Now, Valve has neither confirmed nor denied any news of Left 4 Dead 3. It still may be announced yet and perhaps Gabe Newell is just sitting on a shiny new batch of zombies to murder as soon as he’s sure fans won’t rage and boycott it. If that’s the case, though, then if not soon, then when? Whether or not a third installment is released, Left 4 Dead 2, with the combined content of itself and it’s predecessor across a variety of co-op and versus game modes, represent a huge amount of replayability as it is. Even if a L4D3 is never announced, if another of their popular games, Team Fortress 2, is any indication, there will be a team creating additional content for the existing game for a long time to come, even if the release time is perhaps a little… intermittent.
Valve is a very fluid company. It’s developers are free to work on whatever project catches their fancy and design teams are made ad-hoc depending on how many people wish to work on a given idea. As well, Valve has essentially handed the tools to make new maps and campaigns over to the Steampowered community, which, while great for PC gamers, has left the Xbox Live community, as ever, left woefully neglected. After four years, two games, a handful of content packs, piles of mutations and endless community- made content, has the zombie craze run it’s course for Valve? Has the sound of a howling horde of flesh-starved freaks lost it’s luster and appeal to our favorite game company? Or will the lure of resurrecting one of their most popular franchises prove too much? Only time will tell, but do try not to be too disappointed.
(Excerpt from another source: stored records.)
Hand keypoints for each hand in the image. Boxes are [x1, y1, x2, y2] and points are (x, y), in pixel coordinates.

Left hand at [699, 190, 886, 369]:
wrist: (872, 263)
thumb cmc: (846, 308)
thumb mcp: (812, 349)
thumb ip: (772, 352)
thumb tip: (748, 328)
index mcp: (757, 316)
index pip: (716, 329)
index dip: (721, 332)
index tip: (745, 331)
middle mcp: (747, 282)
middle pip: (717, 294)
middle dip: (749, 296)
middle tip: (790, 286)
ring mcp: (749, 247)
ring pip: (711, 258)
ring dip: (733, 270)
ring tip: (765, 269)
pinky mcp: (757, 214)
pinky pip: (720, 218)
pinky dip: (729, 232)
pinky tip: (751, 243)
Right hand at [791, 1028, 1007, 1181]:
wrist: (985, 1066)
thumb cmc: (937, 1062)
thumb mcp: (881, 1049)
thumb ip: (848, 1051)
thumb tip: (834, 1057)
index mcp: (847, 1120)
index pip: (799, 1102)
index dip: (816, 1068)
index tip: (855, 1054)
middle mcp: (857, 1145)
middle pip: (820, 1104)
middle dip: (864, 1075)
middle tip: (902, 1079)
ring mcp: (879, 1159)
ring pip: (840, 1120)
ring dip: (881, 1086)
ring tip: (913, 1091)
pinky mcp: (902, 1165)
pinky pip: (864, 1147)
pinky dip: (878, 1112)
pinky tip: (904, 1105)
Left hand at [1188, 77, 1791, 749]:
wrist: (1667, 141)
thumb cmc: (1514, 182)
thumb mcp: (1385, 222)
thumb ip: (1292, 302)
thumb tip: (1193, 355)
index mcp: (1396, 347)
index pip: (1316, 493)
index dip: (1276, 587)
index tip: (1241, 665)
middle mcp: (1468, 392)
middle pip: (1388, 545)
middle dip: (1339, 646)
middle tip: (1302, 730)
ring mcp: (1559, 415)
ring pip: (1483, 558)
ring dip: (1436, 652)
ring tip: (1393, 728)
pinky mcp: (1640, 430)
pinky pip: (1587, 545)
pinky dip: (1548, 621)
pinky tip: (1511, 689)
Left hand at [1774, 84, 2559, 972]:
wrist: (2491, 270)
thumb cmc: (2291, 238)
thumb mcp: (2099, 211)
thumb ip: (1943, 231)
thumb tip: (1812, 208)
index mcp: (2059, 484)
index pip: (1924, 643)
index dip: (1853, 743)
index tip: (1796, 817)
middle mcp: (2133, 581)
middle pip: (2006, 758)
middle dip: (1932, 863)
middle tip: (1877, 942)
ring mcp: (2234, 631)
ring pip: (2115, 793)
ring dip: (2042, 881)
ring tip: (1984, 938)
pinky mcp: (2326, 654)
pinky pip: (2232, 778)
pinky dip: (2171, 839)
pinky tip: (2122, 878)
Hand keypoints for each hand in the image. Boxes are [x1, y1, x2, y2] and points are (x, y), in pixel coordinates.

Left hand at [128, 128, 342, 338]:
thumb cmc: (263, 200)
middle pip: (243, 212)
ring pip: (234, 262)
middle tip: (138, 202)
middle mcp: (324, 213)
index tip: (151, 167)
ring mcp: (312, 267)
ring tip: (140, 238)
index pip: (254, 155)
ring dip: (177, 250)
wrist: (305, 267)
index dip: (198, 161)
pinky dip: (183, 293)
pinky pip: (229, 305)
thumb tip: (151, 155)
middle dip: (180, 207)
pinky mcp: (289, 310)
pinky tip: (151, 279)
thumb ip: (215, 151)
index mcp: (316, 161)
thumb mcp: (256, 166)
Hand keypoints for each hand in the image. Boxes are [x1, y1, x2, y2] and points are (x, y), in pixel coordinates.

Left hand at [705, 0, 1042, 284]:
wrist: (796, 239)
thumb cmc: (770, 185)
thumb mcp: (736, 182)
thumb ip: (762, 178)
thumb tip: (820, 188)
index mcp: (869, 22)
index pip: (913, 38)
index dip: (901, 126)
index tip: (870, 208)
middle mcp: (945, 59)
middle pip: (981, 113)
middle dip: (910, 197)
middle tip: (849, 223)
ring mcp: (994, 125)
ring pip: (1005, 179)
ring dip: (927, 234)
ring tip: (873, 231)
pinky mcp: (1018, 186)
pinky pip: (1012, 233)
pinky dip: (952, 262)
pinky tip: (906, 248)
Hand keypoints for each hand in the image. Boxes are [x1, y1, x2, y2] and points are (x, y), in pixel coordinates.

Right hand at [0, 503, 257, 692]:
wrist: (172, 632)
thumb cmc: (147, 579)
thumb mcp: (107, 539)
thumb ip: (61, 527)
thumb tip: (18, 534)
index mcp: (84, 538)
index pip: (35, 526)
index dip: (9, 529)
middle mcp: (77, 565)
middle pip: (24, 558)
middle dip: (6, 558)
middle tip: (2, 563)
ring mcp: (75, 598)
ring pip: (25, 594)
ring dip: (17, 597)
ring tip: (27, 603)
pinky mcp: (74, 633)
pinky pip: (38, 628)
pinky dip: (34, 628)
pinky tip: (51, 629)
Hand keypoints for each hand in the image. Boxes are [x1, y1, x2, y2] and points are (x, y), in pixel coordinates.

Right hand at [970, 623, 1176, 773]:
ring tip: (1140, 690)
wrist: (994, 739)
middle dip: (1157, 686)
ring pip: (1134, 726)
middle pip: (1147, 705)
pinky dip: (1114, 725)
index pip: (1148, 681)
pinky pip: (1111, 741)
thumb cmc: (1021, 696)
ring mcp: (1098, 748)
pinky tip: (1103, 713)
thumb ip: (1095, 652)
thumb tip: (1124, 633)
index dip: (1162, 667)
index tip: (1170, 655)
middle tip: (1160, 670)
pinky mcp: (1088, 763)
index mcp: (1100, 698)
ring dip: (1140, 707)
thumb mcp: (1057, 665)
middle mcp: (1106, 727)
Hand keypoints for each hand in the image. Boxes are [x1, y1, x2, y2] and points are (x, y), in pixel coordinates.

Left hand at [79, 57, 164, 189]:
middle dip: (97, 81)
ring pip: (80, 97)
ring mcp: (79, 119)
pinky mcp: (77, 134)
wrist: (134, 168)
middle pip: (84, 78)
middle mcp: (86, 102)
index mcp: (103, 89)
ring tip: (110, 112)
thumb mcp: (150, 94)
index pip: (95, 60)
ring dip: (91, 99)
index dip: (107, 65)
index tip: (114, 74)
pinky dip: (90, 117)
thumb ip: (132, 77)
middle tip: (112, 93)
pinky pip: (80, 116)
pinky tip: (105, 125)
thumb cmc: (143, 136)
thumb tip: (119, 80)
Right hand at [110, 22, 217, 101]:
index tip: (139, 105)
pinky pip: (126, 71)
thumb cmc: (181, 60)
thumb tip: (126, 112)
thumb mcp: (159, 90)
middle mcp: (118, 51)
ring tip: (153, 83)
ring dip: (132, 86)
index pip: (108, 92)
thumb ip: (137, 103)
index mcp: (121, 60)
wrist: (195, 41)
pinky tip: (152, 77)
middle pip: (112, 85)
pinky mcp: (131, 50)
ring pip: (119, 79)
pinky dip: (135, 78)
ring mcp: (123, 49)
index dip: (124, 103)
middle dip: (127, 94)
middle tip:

Note: I am aware that the Left 4 Dead 1 campaigns and Cold Stream were released separately on Steam. However, as I’m mainly a console gamer, my article will refer to the released L4D1 campaigns and Cold Stream as a singular DLC package, as reflects my experience with it.
Additionally, this article reflects the author’s personal feelings, reasoning and conjecture on this subject, and in no way is the release of a Left 4 Dead 3 game yet confirmed or denied by Valve.